[What to do]: The data below is to be copied exactly, line by line.

[Information provided]:
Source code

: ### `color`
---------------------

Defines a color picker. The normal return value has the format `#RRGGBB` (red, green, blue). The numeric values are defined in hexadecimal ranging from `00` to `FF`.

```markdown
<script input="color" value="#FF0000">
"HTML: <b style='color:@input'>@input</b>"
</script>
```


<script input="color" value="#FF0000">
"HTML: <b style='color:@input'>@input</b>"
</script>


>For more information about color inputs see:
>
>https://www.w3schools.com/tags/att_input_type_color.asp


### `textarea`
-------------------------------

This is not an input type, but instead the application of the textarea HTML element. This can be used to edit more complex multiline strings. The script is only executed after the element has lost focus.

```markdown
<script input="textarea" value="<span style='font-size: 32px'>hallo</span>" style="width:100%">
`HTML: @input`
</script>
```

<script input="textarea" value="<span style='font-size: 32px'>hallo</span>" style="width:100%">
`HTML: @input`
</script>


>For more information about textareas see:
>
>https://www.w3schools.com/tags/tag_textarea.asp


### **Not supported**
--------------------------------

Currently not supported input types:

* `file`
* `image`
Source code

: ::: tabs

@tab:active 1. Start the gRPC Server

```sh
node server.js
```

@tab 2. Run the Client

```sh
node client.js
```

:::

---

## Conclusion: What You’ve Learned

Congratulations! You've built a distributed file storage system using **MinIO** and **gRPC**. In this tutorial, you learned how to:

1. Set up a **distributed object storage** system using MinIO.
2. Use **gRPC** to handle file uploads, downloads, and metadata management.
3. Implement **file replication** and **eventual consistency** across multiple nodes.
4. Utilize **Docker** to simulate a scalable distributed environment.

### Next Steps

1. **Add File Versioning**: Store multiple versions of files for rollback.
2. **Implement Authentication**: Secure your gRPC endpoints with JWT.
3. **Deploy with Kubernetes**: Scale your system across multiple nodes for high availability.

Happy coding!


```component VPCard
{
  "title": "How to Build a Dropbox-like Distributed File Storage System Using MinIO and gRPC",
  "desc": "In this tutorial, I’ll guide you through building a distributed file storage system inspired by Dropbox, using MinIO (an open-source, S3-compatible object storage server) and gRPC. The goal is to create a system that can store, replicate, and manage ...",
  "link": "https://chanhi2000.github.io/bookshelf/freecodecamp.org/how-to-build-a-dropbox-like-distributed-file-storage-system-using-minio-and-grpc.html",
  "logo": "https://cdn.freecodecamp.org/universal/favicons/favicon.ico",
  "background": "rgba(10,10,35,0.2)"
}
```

[Response for this exercise]:
Source code

: ### `color`
---------------------

Defines a color picker. The normal return value has the format `#RRGGBB` (red, green, blue). The numeric values are defined in hexadecimal ranging from `00` to `FF`.

```markdown
<script input="color" value="#FF0000">
"HTML: <b style='color:@input'>@input</b>"
</script>
```


<script input="color" value="#FF0000">
"HTML: <b style='color:@input'>@input</b>"
</script>


>For more information about color inputs see:
>
>https://www.w3schools.com/tags/att_input_type_color.asp


### `textarea`
-------------------------------

This is not an input type, but instead the application of the textarea HTML element. This can be used to edit more complex multiline strings. The script is only executed after the element has lost focus.

```markdown
<script input="textarea" value="<span style='font-size: 32px'>hallo</span>" style="width:100%">
`HTML: @input`
</script>
```

<script input="textarea" value="<span style='font-size: 32px'>hallo</span>" style="width:100%">
`HTML: @input`
</script>


>For more information about textareas see:
>
>https://www.w3schools.com/tags/tag_textarea.asp


### **Not supported**
--------------------------------

Currently not supported input types:

* `file`
* `image`
Source code

: ::: tabs

@tab:active 1. Start the gRPC Server

```sh
node server.js
```

@tab 2. Run the Client

```sh
node client.js
```

:::

---

## Conclusion: What You’ve Learned

Congratulations! You've built a distributed file storage system using **MinIO** and **gRPC**. In this tutorial, you learned how to:

1. Set up a **distributed object storage** system using MinIO.
2. Use **gRPC** to handle file uploads, downloads, and metadata management.
3. Implement **file replication** and **eventual consistency** across multiple nodes.
4. Utilize **Docker** to simulate a scalable distributed environment.

### Next Steps

1. **Add File Versioning**: Store multiple versions of files for rollback.
2. **Implement Authentication**: Secure your gRPC endpoints with JWT.
3. **Deploy with Kubernetes**: Scale your system across multiple nodes for high availability.

Happy coding!


```component VPCard
{
  "title": "How to Build a Dropbox-like Distributed File Storage System Using MinIO and gRPC",
  "desc": "In this tutorial, I’ll guide you through building a distributed file storage system inspired by Dropbox, using MinIO (an open-source, S3-compatible object storage server) and gRPC. The goal is to create a system that can store, replicate, and manage ...",
  "link": "https://chanhi2000.github.io/bookshelf/freecodecamp.org/how-to-build-a-dropbox-like-distributed-file-storage-system-using-minio-and-grpc.html",
  "logo": "https://cdn.freecodecamp.org/universal/favicons/favicon.ico",
  "background": "rgba(10,10,35,0.2)"
}
```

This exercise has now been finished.